Is it just me or do Babe Ruth and his cohorts look like they ran an offseason bootlegging gig?

MLB News & Notes

Fernando Tatis Jr. was involved in a motorcycle accident in the Dominican Republic last night but reports indicate he walked away without serious injury.

Some MLB insiders believe the Yankees might be able to get Trevor Story on a one-year, high AAV contract.

The Red Sox have checked in on Story, too.

Max Scherzer reportedly favors Buck Showalter as the next manager of the Mets.

There are 141 major league free agents waiting for a freeze on roster transactions to lift once a new collective bargaining agreement is reached.

Expect a free agent frenzy similar to the one just before the lockout began.

Dusty Baker was named Manager of the Year by Baseball America.

The league is expected to hold its Rule 5 Draft once the work stoppage ends. There had been rumors that it might be canceled.

From the Bargaining Table

The MLBPA is probably aware that the growth of its player salaries trails the NBA and NFL.

The biggest disconnect between the owners and players involves the structure of salaries and the willingness of teams to spend in order to be competitive.

The current economic system benefits the owners because younger players are not compensated as well as they are in other sports and teams have control over those same players for longer periods of time.
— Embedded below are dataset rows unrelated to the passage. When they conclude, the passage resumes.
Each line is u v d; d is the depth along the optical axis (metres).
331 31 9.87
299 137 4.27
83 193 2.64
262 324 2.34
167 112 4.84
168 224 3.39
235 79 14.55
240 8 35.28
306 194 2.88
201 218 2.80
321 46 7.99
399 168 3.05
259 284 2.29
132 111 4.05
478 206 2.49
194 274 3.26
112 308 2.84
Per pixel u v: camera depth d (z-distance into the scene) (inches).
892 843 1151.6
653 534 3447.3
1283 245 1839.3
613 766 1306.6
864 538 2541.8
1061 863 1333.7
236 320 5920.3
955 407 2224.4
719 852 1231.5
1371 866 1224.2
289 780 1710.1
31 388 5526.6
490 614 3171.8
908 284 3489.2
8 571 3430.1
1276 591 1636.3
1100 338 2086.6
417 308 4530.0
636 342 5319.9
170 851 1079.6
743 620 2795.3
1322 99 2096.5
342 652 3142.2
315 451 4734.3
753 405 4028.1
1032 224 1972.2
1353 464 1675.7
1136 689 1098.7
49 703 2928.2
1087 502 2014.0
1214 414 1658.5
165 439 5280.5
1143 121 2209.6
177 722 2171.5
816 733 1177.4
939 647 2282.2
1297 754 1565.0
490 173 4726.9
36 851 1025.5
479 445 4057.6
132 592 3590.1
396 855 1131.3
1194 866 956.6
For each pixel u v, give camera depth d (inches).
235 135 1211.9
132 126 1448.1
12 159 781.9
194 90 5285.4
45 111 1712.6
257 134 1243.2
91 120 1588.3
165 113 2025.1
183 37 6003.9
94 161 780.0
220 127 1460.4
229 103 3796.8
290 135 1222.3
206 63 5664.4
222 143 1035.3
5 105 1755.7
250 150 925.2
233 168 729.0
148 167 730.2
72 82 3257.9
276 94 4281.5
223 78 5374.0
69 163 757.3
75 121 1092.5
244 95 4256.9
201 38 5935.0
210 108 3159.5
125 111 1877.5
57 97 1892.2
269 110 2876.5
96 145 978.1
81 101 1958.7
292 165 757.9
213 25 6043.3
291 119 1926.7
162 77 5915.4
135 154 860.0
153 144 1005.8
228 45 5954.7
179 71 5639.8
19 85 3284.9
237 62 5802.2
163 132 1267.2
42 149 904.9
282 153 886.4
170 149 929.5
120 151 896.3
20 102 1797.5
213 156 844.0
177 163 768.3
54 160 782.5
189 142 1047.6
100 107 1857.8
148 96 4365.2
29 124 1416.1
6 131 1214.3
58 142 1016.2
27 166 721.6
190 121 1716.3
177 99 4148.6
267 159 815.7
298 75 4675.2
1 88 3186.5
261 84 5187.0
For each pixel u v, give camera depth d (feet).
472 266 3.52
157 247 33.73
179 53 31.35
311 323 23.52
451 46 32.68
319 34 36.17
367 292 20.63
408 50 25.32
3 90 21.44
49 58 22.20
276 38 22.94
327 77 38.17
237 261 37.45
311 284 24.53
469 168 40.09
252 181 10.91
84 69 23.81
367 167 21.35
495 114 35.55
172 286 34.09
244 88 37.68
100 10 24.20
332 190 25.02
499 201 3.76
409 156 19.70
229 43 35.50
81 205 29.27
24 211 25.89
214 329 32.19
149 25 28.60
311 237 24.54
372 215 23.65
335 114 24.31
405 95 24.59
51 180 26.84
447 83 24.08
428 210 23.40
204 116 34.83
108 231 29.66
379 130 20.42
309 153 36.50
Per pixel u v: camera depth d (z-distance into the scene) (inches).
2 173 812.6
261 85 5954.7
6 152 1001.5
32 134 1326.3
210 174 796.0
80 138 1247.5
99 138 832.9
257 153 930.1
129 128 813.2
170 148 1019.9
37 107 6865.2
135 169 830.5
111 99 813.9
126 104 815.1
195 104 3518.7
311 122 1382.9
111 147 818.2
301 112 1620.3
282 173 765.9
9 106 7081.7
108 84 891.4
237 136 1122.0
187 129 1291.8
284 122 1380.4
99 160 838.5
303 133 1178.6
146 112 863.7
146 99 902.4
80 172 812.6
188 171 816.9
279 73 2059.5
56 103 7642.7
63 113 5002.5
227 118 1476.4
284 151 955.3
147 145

Both sides could provide a service to the game’s fans by incorporating several proposed rule changes into the next CBA.

Today’s Baseball Jones

How about Mickey Mantle and Ernie Banks going head-to-head in a home run derby? Is that something that might interest you? Take note: Mantle, a switch-hitter, batted righty against a right-handed pitcher. I wonder if that was the show’s way of leveling the playing field?

“During my 18 years, I came to bat almost 10,000 times. I struck out about 1,700 times, I walked around 1,800 times. A baseball player averages about 500 at-bats every season. Which means, I played a full seven years without ever hitting the ball.” – Mantle

“Work? I never worked a day in my life. I always loved what I was doing, had a passion for it.” – Banks

Apropos of Nothing

You can call Santa’s hotline for an important Christmas message and a chance to leave the big guy your gift list. His number is (605) 313-4000. I used to tell Sue’s daughters that when they stopped believing in Santa they’d stop getting gifts. They still admit they believe at ages 25 and 23.

They Said It

  • “First off, these uniforms are soooo [sic] sick! I’m so excited to join the Cubs  — one of the biggest reasons I chose to come here was the fan base and how electric you guys can be towards your players.” – Frazier
  • “Me being happy I’m on the Cubs has nothing to do with Yankees fans. It has to do with the fact that I’m happy to be able to play somewhere I’ll get a better chance at playing.” – Frazier
  • “We’ll experiment, have fun and try to create a family-friendly experience. My lifelong dream is to own the Chicago Cubs. Sometimes dreams come up just a tad short.” – Shapiro

Wednesday Walk-Up Song

Lost in My Mind by The Head & The Heart – Frazier seems equally nuts and endearing, and I love it. Let’s hope the talent matches the talk.